When adrenaline is released by the adrenal medulla (this is the inner part of the adrenal glands located above the kidneys), it enables the blood to flow easily to the muscles. More oxygen then gets carried to the muscles by the extra blood; hence, making the muscles to function more efficiently. The skeletal muscles (muscles attached to the bones by tendons) are activated by the electrical impulses from the nervous system. When stimulated, the muscles contract and, therefore, shorten and tighten. The adrenaline produced, like noradrenaline, is used as a transmitter by some nerve cells that enable it to communicate with other cells. These types of cells are called neurotransmitters. But very small amounts of adrenaline are used as neurotransmitters. Repeated adrenaline rush could lead to panic disorders or anxiety disorders that in turn could lead to the bigger problems, where a person could suffer from various phobias e.g. agoraphobia (fear attacks).

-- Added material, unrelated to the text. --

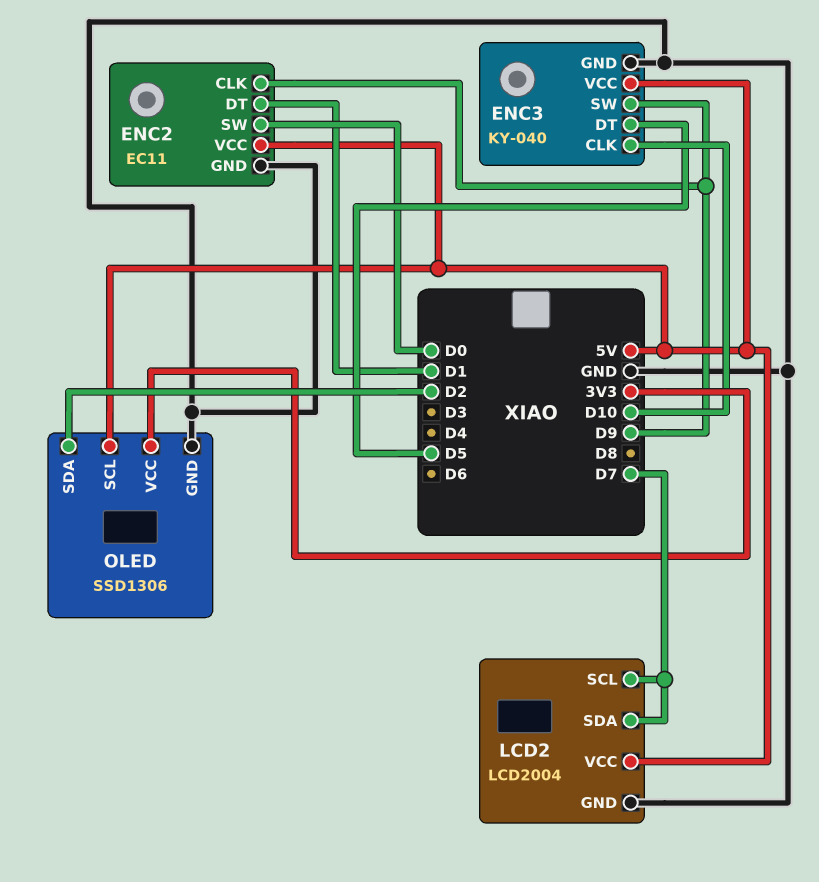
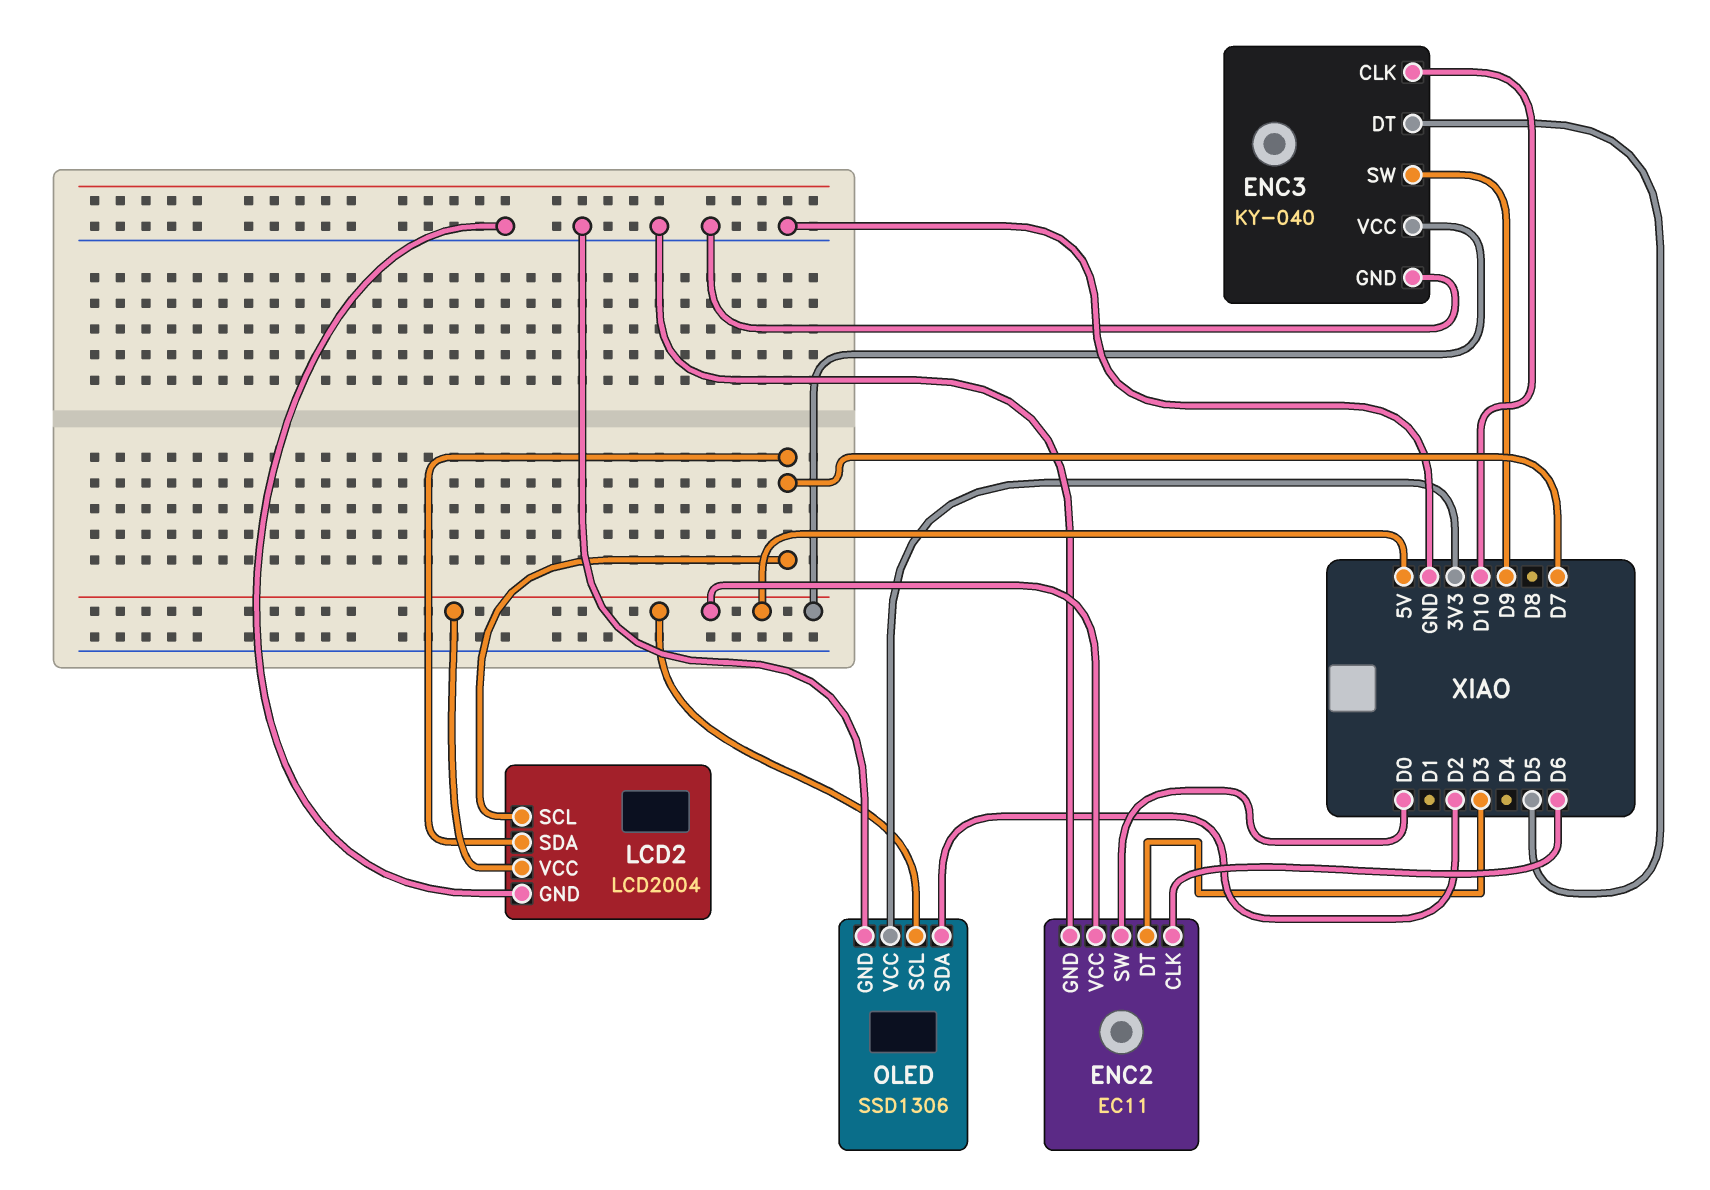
ENC2 pin CLK: D9 -> D6
ENC2 pin DT: D1 -> D3

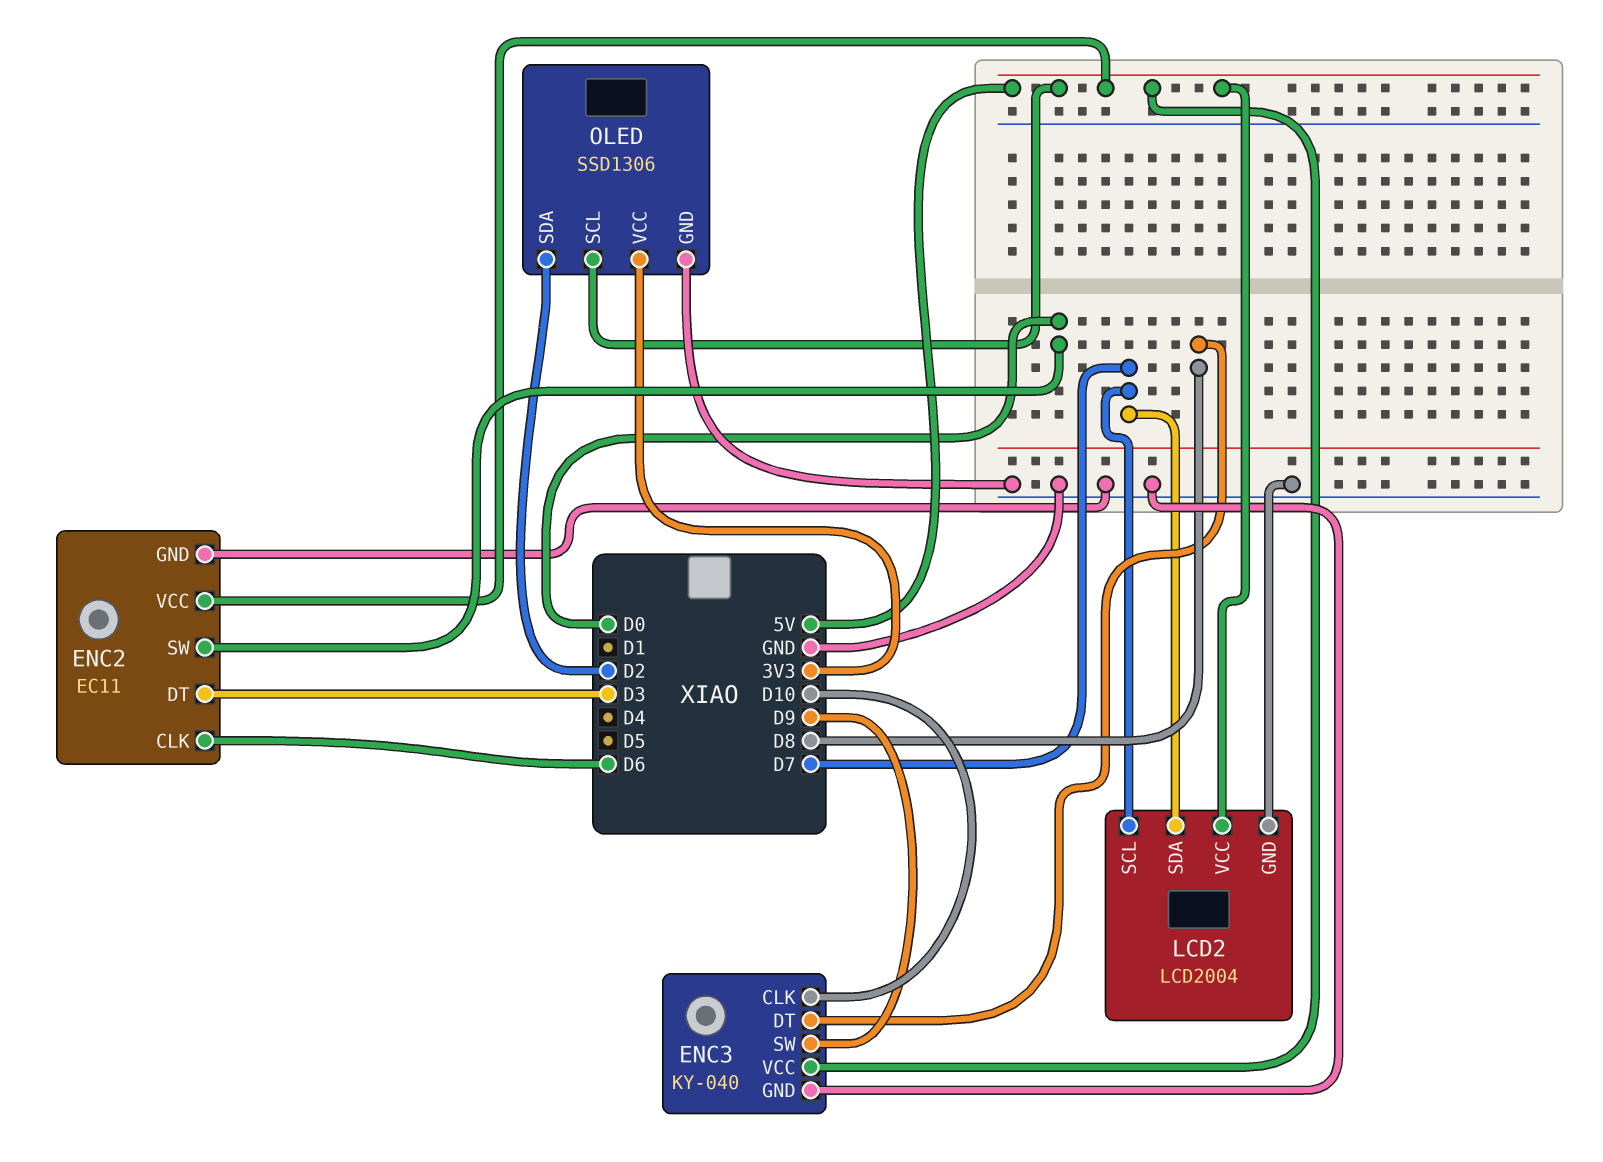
ENC3 pin DT: D5 -> D8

In conclusion, adrenaline that is produced naturally helps to prepare the body for action in times of heightened stressful situations. It helps the body to react in ways it never has before and never would under the normal circumstances. Adrenaline in the form of injections is used in clinically proven ways like to cure allergies and so on.  Adrenaline is sensitive to light; it should be stored below 25°C and should not be refrigerated or frozen. Adrenaline is, therefore, worth the risk in protecting animals or humans from harm or danger.